(Stored data entries)

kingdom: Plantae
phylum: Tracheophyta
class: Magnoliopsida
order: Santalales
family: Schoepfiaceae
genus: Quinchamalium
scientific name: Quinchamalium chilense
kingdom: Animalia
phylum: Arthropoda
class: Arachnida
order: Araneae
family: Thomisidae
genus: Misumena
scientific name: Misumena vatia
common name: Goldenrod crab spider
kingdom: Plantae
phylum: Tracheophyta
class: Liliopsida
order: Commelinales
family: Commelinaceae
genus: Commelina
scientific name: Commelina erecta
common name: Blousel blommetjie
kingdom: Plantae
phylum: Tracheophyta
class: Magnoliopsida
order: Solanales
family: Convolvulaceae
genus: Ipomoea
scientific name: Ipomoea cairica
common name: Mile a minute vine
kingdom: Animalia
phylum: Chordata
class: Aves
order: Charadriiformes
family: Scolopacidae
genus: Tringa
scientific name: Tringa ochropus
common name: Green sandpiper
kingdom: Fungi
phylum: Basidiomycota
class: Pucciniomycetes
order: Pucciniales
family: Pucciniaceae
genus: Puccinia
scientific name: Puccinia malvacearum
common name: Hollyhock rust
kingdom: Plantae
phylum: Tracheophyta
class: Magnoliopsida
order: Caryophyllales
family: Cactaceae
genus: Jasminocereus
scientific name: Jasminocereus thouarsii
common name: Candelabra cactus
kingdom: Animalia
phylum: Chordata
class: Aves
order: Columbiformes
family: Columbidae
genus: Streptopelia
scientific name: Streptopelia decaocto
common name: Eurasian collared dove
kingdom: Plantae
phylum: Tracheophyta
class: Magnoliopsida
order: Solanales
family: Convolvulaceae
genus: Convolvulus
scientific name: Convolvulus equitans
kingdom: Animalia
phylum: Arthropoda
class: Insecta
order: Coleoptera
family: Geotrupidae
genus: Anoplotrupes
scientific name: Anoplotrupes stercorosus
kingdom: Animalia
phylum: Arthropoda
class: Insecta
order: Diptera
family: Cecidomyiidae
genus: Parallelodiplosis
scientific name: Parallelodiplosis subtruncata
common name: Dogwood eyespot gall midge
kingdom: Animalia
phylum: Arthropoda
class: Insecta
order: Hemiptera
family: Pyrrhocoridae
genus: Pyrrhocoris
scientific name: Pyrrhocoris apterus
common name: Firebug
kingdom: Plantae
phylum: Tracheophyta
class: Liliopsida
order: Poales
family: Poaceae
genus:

Exercise goal: Swap every "common name" in these entries for "vernacular name" and leave the rest of the lines as they are.

Answer for the task:
kingdom: Plantae
phylum: Tracheophyta
class: Magnoliopsida
order: Santalales
family: Schoepfiaceae
genus: Quinchamalium
scientific name: Quinchamalium chilense
kingdom: Animalia
phylum: Arthropoda
class: Arachnida
order: Araneae
family: Thomisidae
genus: Misumena
scientific name: Misumena vatia
vernacular name: Goldenrod crab spider
kingdom: Plantae
phylum: Tracheophyta
class: Liliopsida
order: Commelinales
family: Commelinaceae
genus: Commelina
scientific name: Commelina erecta
vernacular name: Blousel blommetjie
kingdom: Plantae
phylum: Tracheophyta
class: Magnoliopsida
order: Solanales
family: Convolvulaceae
genus: Ipomoea
scientific name: Ipomoea cairica
vernacular name: Mile a minute vine
kingdom: Animalia
phylum: Chordata
class: Aves
order: Charadriiformes
family: Scolopacidae
genus: Tringa
scientific name: Tringa ochropus
vernacular name: Green sandpiper
kingdom: Fungi
phylum: Basidiomycota
class: Pucciniomycetes
order: Pucciniales
family: Pucciniaceae
genus: Puccinia
scientific name: Puccinia malvacearum
vernacular name: Hollyhock rust
kingdom: Plantae
phylum: Tracheophyta
class: Magnoliopsida
order: Caryophyllales
family: Cactaceae
genus: Jasminocereus
scientific name: Jasminocereus thouarsii
vernacular name: Candelabra cactus
kingdom: Animalia
phylum: Chordata
class: Aves
order: Columbiformes
family: Columbidae
genus: Streptopelia
scientific name: Streptopelia decaocto
vernacular name: Eurasian collared dove
kingdom: Plantae
phylum: Tracheophyta
class: Magnoliopsida
order: Solanales
family: Convolvulaceae
genus: Convolvulus
scientific name: Convolvulus equitans
kingdom: Animalia
phylum: Arthropoda
class: Insecta
order: Coleoptera
family: Geotrupidae
genus: Anoplotrupes
scientific name: Anoplotrupes stercorosus
kingdom: Animalia
phylum: Arthropoda
class: Insecta
order: Diptera
family: Cecidomyiidae
genus: Parallelodiplosis
scientific name: Parallelodiplosis subtruncata
vernacular name: Dogwood eyespot gall midge
kingdom: Animalia
phylum: Arthropoda
class: Insecta
order: Hemiptera
family: Pyrrhocoridae
genus: Pyrrhocoris
scientific name: Pyrrhocoris apterus
vernacular name: Firebug
kingdom: Plantae
phylum: Tracheophyta
class: Liliopsida
order: Poales
family: Poaceae
genus:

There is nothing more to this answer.